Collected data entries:
###

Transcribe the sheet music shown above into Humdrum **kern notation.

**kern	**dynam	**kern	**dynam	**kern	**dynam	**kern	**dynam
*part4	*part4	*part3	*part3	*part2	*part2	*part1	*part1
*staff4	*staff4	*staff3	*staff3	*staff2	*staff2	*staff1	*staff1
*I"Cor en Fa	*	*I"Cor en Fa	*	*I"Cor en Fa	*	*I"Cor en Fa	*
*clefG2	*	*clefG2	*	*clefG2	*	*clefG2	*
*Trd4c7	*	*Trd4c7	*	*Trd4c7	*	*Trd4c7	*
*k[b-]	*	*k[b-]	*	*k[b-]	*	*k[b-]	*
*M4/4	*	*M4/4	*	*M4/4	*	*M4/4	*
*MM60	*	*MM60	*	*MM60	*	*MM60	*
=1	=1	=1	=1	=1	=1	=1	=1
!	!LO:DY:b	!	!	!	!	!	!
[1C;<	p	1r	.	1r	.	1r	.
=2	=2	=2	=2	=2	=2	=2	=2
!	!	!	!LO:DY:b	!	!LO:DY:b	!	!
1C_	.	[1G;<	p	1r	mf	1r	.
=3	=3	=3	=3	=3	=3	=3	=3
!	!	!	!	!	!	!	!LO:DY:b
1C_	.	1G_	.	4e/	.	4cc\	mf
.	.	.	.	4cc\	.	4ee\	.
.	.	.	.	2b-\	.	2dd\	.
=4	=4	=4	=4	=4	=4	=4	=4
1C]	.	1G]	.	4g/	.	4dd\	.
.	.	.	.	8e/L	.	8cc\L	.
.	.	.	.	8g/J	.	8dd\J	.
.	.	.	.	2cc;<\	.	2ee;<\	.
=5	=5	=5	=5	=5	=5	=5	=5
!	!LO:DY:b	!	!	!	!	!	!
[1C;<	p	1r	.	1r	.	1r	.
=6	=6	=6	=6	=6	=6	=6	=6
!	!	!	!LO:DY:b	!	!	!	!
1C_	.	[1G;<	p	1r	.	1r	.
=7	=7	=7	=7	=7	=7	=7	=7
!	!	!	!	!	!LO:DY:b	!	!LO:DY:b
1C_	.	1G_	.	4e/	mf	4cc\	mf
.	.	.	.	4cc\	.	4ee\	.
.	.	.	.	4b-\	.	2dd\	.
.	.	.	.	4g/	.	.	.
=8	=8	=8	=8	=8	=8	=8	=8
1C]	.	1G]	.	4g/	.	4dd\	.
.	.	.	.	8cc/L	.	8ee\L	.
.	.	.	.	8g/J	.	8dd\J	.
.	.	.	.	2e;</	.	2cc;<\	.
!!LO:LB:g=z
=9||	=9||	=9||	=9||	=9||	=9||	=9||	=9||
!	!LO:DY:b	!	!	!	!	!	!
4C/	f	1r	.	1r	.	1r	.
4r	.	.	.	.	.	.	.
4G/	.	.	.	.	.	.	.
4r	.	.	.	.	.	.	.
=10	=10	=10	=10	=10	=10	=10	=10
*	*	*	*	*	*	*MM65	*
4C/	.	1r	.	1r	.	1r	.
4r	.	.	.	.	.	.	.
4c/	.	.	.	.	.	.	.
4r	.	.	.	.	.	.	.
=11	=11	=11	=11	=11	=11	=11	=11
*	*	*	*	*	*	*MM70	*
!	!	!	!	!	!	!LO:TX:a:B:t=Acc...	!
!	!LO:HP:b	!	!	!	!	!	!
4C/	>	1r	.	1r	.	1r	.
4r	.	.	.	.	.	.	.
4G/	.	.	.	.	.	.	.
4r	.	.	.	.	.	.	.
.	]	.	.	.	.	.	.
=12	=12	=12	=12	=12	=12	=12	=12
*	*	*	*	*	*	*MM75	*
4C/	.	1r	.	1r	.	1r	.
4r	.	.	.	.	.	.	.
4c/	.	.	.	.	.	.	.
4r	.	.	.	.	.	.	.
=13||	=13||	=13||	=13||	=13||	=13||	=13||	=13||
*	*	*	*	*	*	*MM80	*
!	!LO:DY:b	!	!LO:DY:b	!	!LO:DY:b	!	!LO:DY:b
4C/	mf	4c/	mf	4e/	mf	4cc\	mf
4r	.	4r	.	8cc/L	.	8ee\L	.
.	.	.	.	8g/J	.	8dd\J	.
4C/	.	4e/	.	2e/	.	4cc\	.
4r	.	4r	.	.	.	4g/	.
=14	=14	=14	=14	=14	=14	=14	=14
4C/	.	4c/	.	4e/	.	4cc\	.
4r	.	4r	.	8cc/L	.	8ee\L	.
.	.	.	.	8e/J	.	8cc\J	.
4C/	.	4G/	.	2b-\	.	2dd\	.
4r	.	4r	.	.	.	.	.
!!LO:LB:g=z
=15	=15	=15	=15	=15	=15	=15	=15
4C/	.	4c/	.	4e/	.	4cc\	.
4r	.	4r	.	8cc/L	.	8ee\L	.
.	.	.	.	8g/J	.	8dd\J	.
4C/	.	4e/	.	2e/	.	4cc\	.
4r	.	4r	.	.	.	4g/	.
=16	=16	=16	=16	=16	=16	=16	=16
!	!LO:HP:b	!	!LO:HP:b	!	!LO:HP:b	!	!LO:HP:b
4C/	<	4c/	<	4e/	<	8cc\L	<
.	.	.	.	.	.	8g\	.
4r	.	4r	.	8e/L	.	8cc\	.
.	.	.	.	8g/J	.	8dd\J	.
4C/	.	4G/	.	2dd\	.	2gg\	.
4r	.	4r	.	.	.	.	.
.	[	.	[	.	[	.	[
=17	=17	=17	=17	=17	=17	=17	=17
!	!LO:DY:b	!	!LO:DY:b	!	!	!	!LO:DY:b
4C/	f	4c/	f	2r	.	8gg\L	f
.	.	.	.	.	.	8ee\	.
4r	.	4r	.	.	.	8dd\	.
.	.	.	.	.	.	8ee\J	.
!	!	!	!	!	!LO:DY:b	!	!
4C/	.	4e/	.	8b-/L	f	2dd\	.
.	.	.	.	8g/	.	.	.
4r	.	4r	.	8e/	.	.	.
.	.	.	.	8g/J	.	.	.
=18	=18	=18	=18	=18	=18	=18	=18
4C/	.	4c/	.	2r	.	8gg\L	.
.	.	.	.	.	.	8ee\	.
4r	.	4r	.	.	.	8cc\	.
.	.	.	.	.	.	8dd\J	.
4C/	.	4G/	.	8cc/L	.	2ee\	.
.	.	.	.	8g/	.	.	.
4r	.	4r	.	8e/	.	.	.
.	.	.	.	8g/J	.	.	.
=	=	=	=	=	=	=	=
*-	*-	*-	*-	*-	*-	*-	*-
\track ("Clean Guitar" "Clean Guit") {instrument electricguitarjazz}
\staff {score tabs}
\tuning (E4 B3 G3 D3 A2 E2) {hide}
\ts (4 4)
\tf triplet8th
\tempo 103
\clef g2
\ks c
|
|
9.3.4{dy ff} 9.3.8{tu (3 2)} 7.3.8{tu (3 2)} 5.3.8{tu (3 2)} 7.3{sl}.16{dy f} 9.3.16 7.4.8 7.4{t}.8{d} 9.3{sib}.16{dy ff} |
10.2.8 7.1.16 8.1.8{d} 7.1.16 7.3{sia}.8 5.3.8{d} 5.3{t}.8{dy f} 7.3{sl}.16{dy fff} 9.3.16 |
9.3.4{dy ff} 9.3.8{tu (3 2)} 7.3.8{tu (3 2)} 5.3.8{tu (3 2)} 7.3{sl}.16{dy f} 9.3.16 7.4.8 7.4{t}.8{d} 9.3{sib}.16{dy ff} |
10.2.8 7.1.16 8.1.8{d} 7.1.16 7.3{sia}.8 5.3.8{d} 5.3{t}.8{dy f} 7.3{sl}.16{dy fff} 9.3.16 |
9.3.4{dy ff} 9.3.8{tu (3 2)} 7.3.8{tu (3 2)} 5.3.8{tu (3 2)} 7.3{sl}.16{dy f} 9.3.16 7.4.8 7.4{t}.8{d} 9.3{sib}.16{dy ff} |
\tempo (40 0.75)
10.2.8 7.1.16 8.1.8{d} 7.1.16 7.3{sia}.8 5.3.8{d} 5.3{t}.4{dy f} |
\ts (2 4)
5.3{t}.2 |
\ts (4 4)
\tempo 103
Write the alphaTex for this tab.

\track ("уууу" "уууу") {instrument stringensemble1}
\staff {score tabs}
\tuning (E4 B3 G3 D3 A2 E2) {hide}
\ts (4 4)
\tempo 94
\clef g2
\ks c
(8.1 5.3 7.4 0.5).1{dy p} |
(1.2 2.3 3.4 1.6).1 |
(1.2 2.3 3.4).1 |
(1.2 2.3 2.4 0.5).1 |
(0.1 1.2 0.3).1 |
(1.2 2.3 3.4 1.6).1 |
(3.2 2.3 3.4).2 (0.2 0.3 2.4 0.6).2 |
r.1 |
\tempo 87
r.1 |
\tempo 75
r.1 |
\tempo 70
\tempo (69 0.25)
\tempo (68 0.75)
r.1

###

THE REQUEST:
Pull out each line above that contains the string "kern" and copy it in full.

SOLUTION FOR THIS TASK:
Transcribe the sheet music shown above into Humdrum **kern notation.
**kern	**dynam	**kern	**dynam	**kern	**dynam	**kern	**dynam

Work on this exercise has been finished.